On pourra toujours, à l’issue de la projection, se poser
tout un tas de questions sur cette histoire : est-elle subversive,
prône-t-elle la désobéissance civique ? Lorsqu’on
décide de se battre, faut-il en passer par la violence, ou
bien peut-on se contenter des mots, des actions en justice ? L’individualisme
est-il un atout pour aller au bout de sa volonté, les autres
sont-ils des obstacles, à éviter ou à éliminer
?
Le film n’est pas toujours moral, mais il n’est pas non
plus politiquement totalement incorrect : ainsi, les victimes collatérales
de cette fuite en avant ne sont que des méchants, le sentiment
de remord s’en trouve pratiquement exclu.
Et puis, une fois les questions posées, on peut les balayer
négligemment, sans même prendre la peine d’y répondre
: l’intérêt du film est ailleurs que dans ces interrogations
plus ou moins spirituelles.
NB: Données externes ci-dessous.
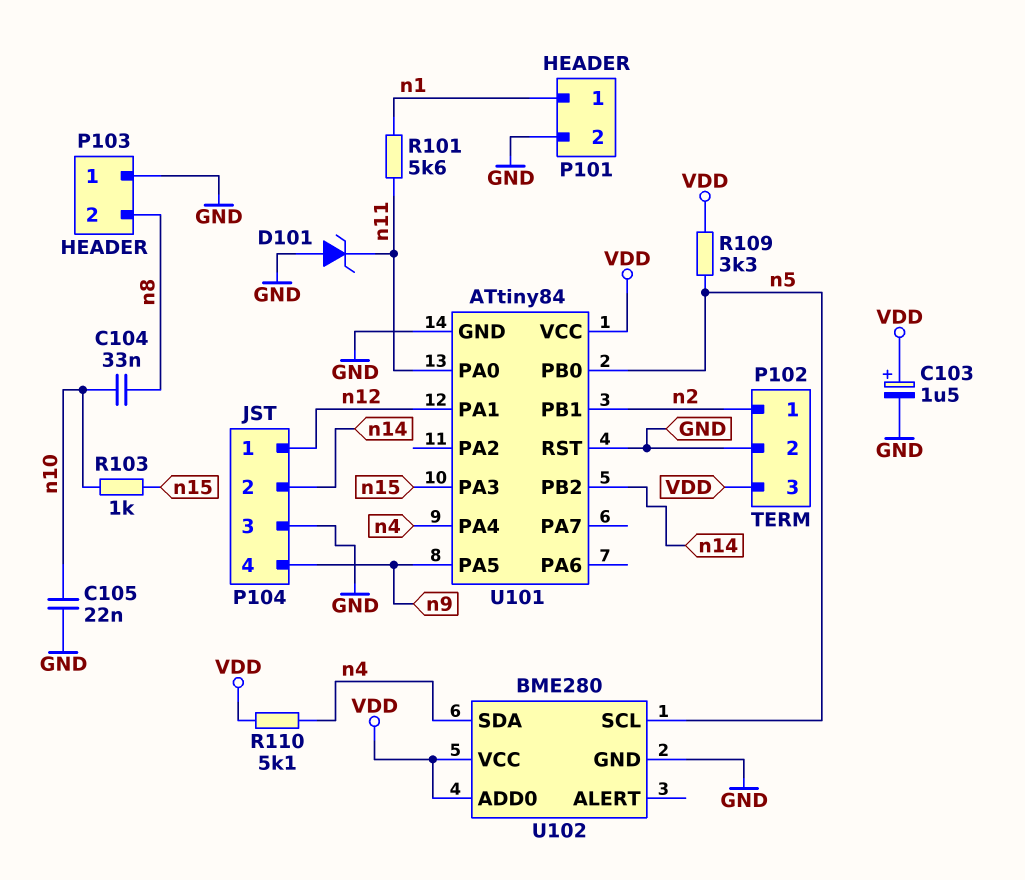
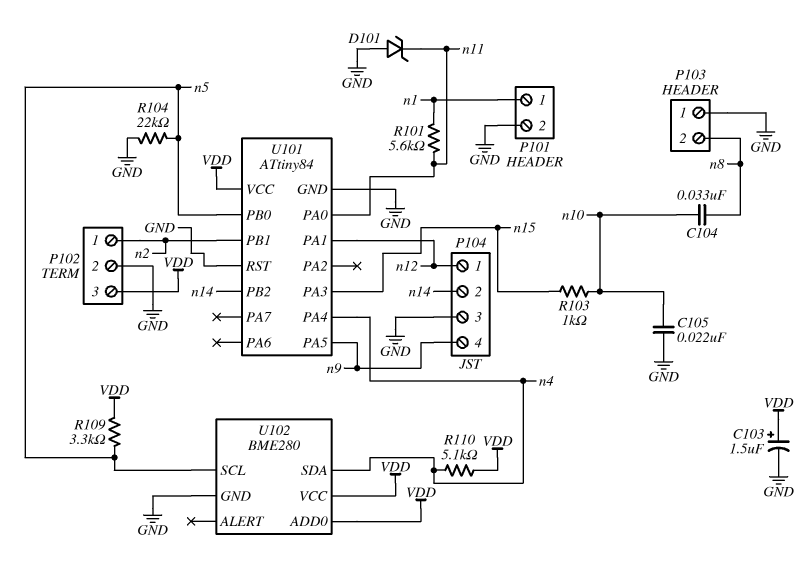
R104: none -> 22k (GND, n5)

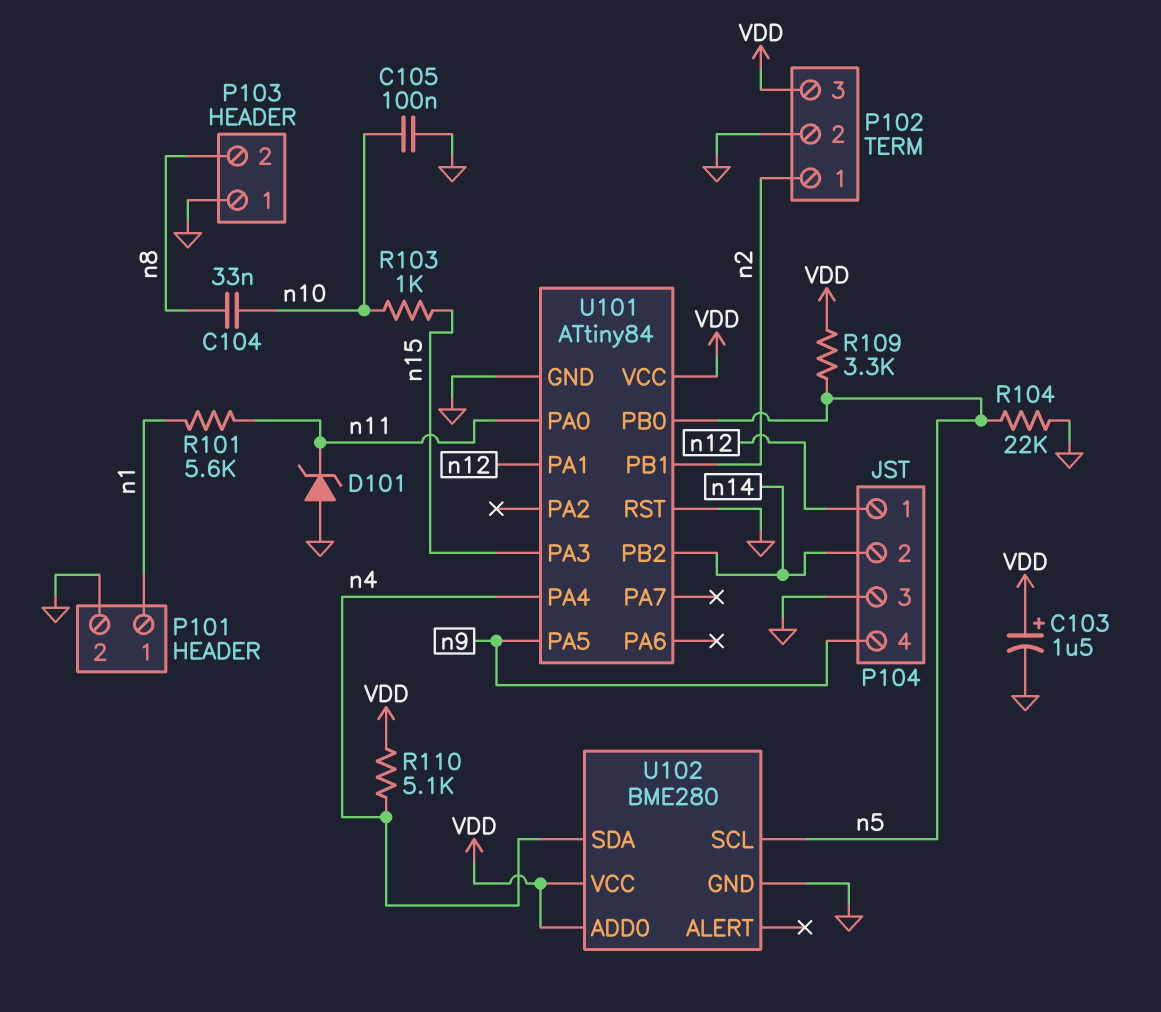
C105: 22nF (GND, n10) -> 100nF (GND, n10)

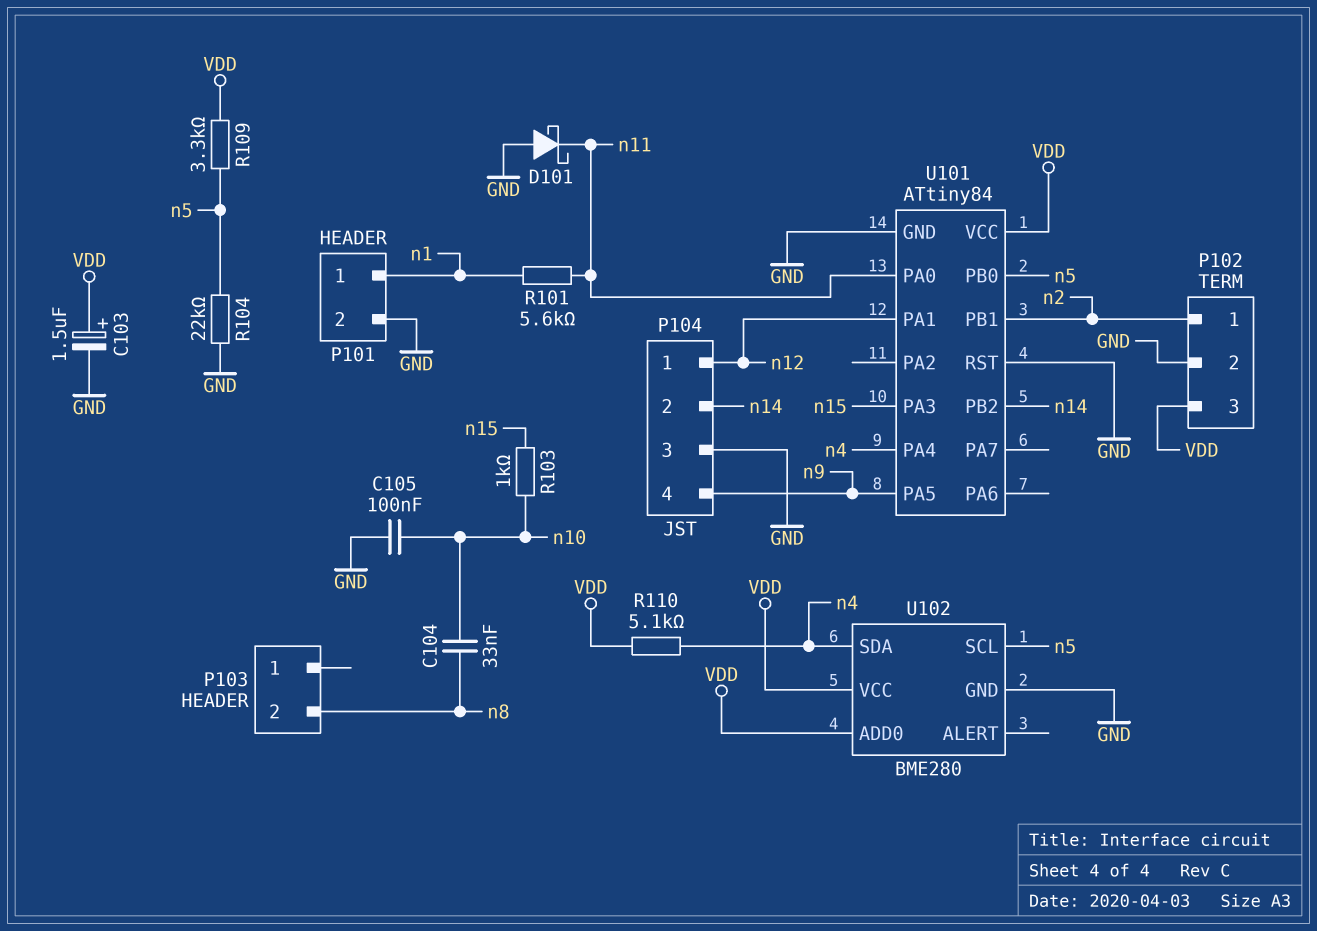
D101: zener (A GND, K n11) -> schottky (A GND, K n11)
P103 pin 1: GND -> none

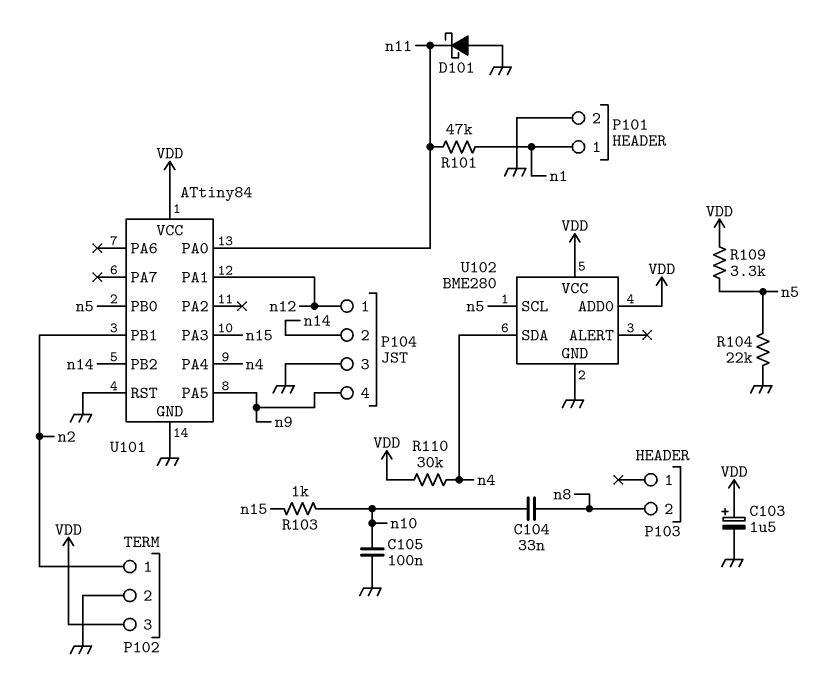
R101: 5.6k (n1, n11) -> 47k (n1, n11)
R110: 5.1k (VDD, n4) -> 30k (VDD, n4)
À partir du moment où le
héros (ordinaire, mais héros tout de même) décide
de faire évader sa femme, la tension va crescendo, et les bâtons
mis dans les roues de la cavale annoncée, même s’ils
sont parfois un peu gros et qu’on les voit venir de très
loin, ont le mérite de maintenir cette tension, de la relancer,
de l’amplifier. Vincent Lindon, les mâchoires serrées,
un bloc de détermination, personnifie à merveille cette
mise en transe progressive.
Bien sûr, on pourra regretter que le réalisateur n’ait
pas tiré encore plus fort la corde, en allant jusqu’à
l’abstraction, jusqu’à donner à cette incroyable
quête un aspect psychique, qui aurait fait du héros une
sorte de névrosé au bord de l’absurde. Mais on
ne fera pas la fine bouche, le film a un rythme terrible, et malgré
l’impression d’oppression que l’on peut avoir, c’est
un plaisir d’ordre primaire qui domine.